● Порядок выполнения:
1. Перечислите все доводы в пользу быстрого развития ядерной энергетики, которые приводятся в тексте о смертной казни и ядерной энергетике.
2. Приведите продолжение текста о смертной казни и ядерной энергетике начиная с места, где он обрывается.

● Текст для работы:
· · · · · · ·

Два других моих документа, написанные и опубликованные тогда же, касались
проблемы смертной казни и проблемы ядерной энергетики.

Письмо о смертной казни я написал, получив от Эмнести Интернейшнл
предложение выступить на симпозиуме по этой проблеме, который предполагался
в Стокгольме; оно было адресовано Организационному комитету симпозиума. Я
уже писал, что еще в отрочестве я с волнением читал материалы сборника
"Против смертной казни", в составлении которого принимал участие мой дед
Иван Николаевич Сахаров. В 1962 году я написал письмо в редакцию газеты
"Неделя", поводом к которому послужило сообщение о смертном приговоре
старику-фальшивомонетчику, по-видимому душевнобольному. В 1972 году я был
автором и (вместе с Люсей) участником сбора подписей под Обращением об
отмене смертной казни, адресованным правительству СССР в связи с 50-летием
СССР. Я полностью разделяю принципиальную позицию Эмнести Интернейшнл,
выступающей за отмену смертной казни и запрещение пыток во всем мире. В
своем письме Организационному комитету симпозиума я выразил свою точку
зрения так, как она сложилась у меня к этому времени (приложение 5). В 1979
году я обратился к Брежневу с просьбой приостановить исполнение смертного
приговора трем армянам, осужденным по обвинению в совершении взрыва в
московском метро, так как их вина, по моему мнению и по имеющейся у меня
информации, не была доказана в открытом судебном разбирательстве, в
условиях, исключающих судебную ошибку, фальсификацию и судебный произвол.
(Подробней я об этом рассказываю в одной из последующих глав.)

В современном мире огромное значение имеет проблема ядерной энергетики.
Свою статью на эту тему я написал по просьбе Франтишека Яноуха, чешского
физика, живущего и работающего в Швеции. В пользу быстрого развития ядерной
энергетики (конечно, при должном внимании к радиационной безопасности) -
экономические и технические соображения, относительная экологическая
безвредность (например, при сравнении с углем) и политические соображения -
необходимость странам Запада иметь экономическую независимость от стран -
производителей нефти и газа, в том числе от СССР. Статья была напечатана в
нескольких странах1. Отчасти продолжением этой же дискуссии явился обмен
письмами с Генрихом Бёллем во время его приезда в СССР в 1979 году
(приложение 6). Я получил через Льва Копелева письмо Бёлля и ответил ему в
письменной форме (так у меня лучше получается). Предполагалось, что Бёлль с
Аннемарией приедут к нам, но в последний момент его планы изменились, и мы
встречались на квартире у Копелевых, срочно выехав туда на такси. Люся
прихватила с собой заготовленную ею еду. У Копелевых был также в гостях
Фазиль Искандер, рассказавший за столом несколько забавных эпизодов из
своего детства, которые вполне могли бы украсить книгу о Сандро из Чегема.

· · · · · · ·

● Исходные данные:
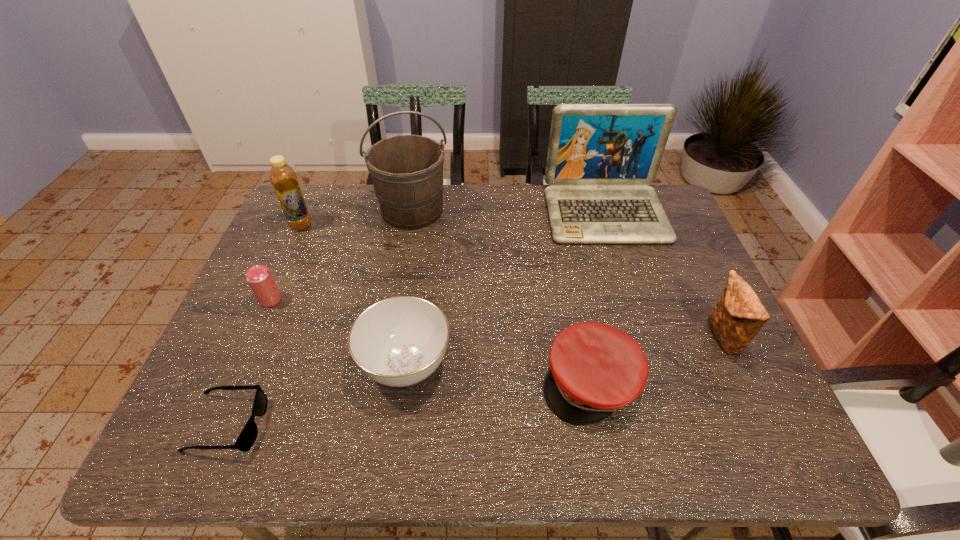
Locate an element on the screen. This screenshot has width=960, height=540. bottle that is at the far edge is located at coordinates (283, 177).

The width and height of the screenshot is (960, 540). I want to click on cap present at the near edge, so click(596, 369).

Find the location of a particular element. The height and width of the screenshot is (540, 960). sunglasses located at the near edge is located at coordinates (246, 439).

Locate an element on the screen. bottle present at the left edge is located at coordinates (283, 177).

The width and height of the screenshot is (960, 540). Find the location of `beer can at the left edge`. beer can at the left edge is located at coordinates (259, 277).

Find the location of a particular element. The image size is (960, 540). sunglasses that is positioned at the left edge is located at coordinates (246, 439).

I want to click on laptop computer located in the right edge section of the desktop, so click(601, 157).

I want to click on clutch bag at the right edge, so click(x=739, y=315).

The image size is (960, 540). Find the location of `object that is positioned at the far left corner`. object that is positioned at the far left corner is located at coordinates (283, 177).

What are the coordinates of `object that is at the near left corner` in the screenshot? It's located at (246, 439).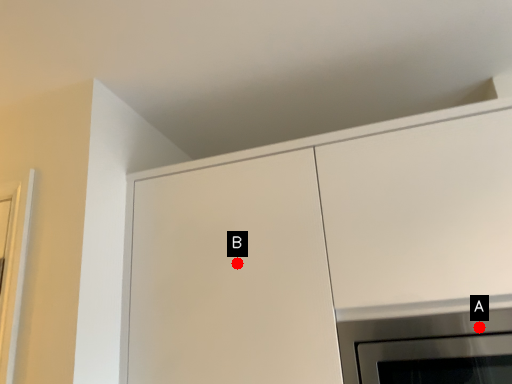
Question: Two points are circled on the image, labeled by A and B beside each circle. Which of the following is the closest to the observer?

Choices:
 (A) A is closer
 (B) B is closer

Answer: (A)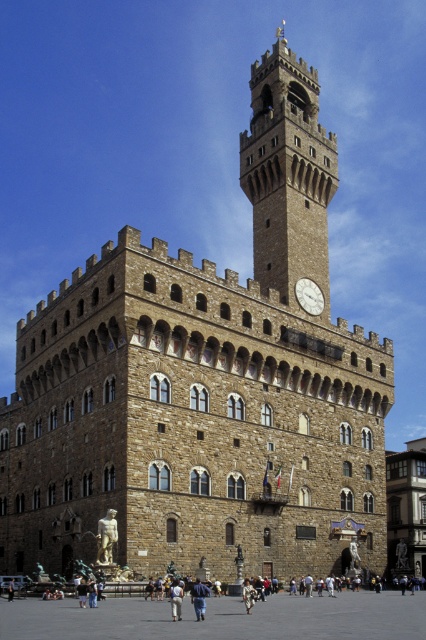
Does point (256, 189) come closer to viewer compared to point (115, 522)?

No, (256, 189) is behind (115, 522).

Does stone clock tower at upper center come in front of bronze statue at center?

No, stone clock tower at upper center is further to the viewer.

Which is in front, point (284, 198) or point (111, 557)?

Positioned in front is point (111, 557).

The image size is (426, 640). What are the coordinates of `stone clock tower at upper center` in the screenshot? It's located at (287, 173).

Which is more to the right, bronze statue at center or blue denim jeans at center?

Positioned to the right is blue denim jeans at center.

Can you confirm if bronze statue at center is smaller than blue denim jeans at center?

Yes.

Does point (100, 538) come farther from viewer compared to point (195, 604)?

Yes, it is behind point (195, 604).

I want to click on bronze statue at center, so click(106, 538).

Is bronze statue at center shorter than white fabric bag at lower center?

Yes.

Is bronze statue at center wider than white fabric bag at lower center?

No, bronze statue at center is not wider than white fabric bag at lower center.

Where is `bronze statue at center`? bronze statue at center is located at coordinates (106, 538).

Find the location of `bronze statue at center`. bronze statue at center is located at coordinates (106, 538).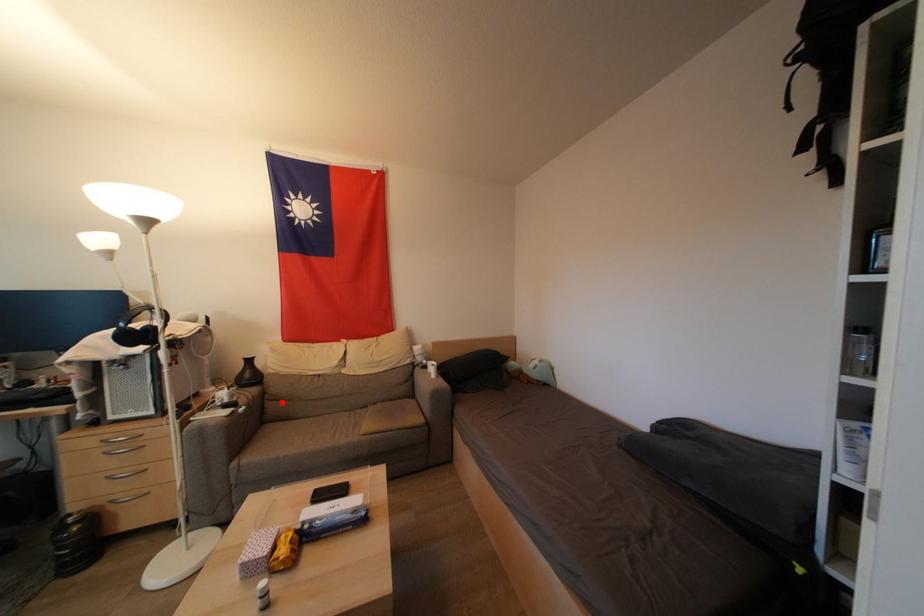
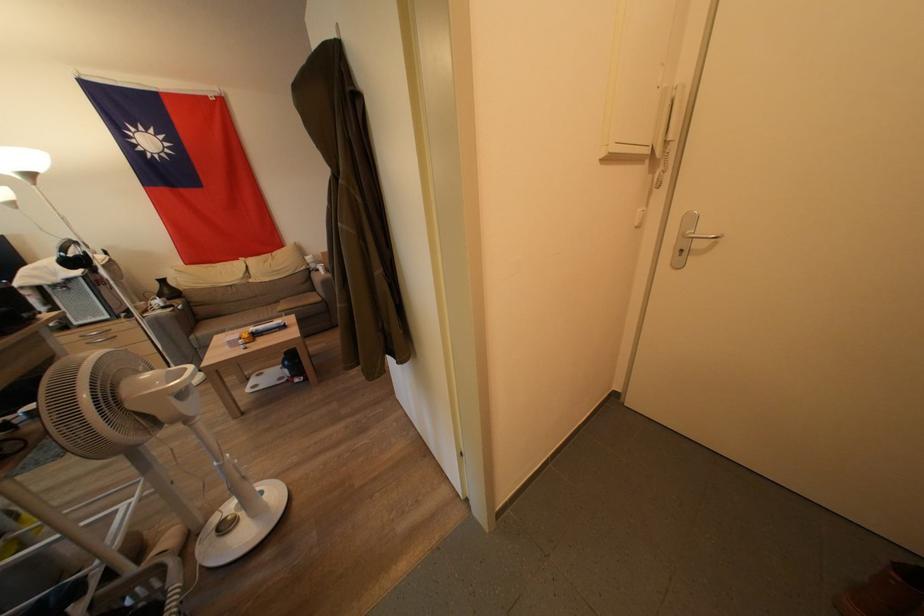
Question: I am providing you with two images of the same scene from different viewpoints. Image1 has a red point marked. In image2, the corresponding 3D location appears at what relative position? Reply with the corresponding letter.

· · · · · · ·

● Ожидаемые результаты:
1.
1. Экономические и технические соображения.
2. Относительная экологическая безвредность (например, при сравнении с углем).
3. Политические соображения: необходимость странам Запада иметь экономическую независимость от стран — производителей нефти и газа, в том числе от СССР.

2.
Наш разговор с Бёллем, полуписьменный, полуустный, был продолжением той
откровенной и содержательной беседы, которая состоялась у нас за четыре
года до этого и, я надеюсь, еще получит свое дальнейшее развитие (написано
еще при жизни Бёлля).

Среди других общественных дел этих дней - письмо директору Федерации
американских ученых (ФАС) Джереми Стоуну с просьбой организовать кампанию в
защиту отказников д-ров Меймана и Гольфанда. Мне были хорошо знакомы
работы, которые в первой половине 50-х годов выполнили Мейман и Гольфанд, и
степень их допуска к секретной информации. Ни один из них не был знаком с
реальными конструкциями - они проводили расчеты в идеализированных,
модельных предположениях методами, которые сейчас уже не представляют
практического интереса. Оба никогда не были на объекте. Поэтому я с полным
основанием мог утверждать в своем письме, что в настоящее время не может
быть никаких причин для отказа им в выезде из СССР. Я хорошо знал адресата
письма - д-ра Дж. Стоуна. В 1975 году он вместе с женой посетил меня на
даче. Люся была тогда в Италии. Мы имели содержательный, запомнившийся
разговор. И я, и присутствовавшие при этой встрече Руфь Григорьевна, Таня и
Ефрем вынесли из нее чувство симпатии к нашим гостям.